I do not have an opinion on abortion, and I’d probably lean towards a yes. But Mozilla being capable of making it a problem out of someone’s history, 10 years earlier, a private donation, shows a major issue of intolerance.
The root cause: Mozilla turned woke, and did look into the past of each employee to fire them. The wokists see no problem with that, but for the rest of us, it’s the darkest time for intolerance.
1. Mozilla didn't fire anyone. My understanding is they actually tried to keep him.
2. Public pressure, dollar voting, and boycotts is just the free market at work. The invisible hand is real but it seems to me as soon as the invisible hand starts pushing stuff we all get uncomfortable.
3. Nobody takes anyone seriously who says "woke". That word means absolutely nothing to anyone, it's just a dog whistle. A type of inverse virtue signal that you are not a serious person worth listening to.

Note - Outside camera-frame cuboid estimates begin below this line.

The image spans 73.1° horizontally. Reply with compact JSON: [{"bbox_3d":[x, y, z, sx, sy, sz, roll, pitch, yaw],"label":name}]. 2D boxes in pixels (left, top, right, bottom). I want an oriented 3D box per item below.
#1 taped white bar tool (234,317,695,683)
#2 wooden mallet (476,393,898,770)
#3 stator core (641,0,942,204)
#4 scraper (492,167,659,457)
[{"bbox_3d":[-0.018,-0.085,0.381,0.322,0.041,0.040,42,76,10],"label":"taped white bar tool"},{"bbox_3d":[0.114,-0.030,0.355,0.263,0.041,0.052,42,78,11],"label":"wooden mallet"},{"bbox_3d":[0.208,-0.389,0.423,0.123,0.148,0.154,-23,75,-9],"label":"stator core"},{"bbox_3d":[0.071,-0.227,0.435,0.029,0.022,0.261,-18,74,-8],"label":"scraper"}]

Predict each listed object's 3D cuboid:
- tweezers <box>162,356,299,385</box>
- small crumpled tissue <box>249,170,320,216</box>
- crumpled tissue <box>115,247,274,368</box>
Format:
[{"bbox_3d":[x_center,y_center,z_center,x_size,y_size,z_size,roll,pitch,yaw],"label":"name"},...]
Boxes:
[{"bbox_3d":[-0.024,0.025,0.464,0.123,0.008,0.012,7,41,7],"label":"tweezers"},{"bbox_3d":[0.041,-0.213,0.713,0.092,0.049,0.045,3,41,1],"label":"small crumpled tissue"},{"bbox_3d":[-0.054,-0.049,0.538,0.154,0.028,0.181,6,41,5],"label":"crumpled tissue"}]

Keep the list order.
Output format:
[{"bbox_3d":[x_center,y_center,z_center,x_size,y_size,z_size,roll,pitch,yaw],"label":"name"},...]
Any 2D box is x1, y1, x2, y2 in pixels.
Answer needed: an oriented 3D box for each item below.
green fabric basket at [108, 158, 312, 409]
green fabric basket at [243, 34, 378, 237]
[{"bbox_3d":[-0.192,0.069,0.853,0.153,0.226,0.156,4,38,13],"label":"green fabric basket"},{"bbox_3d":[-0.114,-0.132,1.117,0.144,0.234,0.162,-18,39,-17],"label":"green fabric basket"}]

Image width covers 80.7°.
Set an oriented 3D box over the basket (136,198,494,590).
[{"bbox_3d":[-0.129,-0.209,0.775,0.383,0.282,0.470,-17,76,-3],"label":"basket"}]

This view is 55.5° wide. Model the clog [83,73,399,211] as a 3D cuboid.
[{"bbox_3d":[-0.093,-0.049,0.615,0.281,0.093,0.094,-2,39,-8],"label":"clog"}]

Mozilla decided to #2 appeal to those types of people, with various angles including “renewing the masculinity inside Mozilla”. It’s not public pressure, as the public went on for a backlash against wokism in the 2020 and later. Mozilla is in an ironic situation where it is now driven by those incompetent people, while the public moved on, and its values are not a value proposition anymore.
Especially the “We fire people who do not think like us” part. Let me tell you that the kind of public “We harass people into quitting” answers perfectly to #1 in my books.
Just be good. Just be good people! That’s all we ask!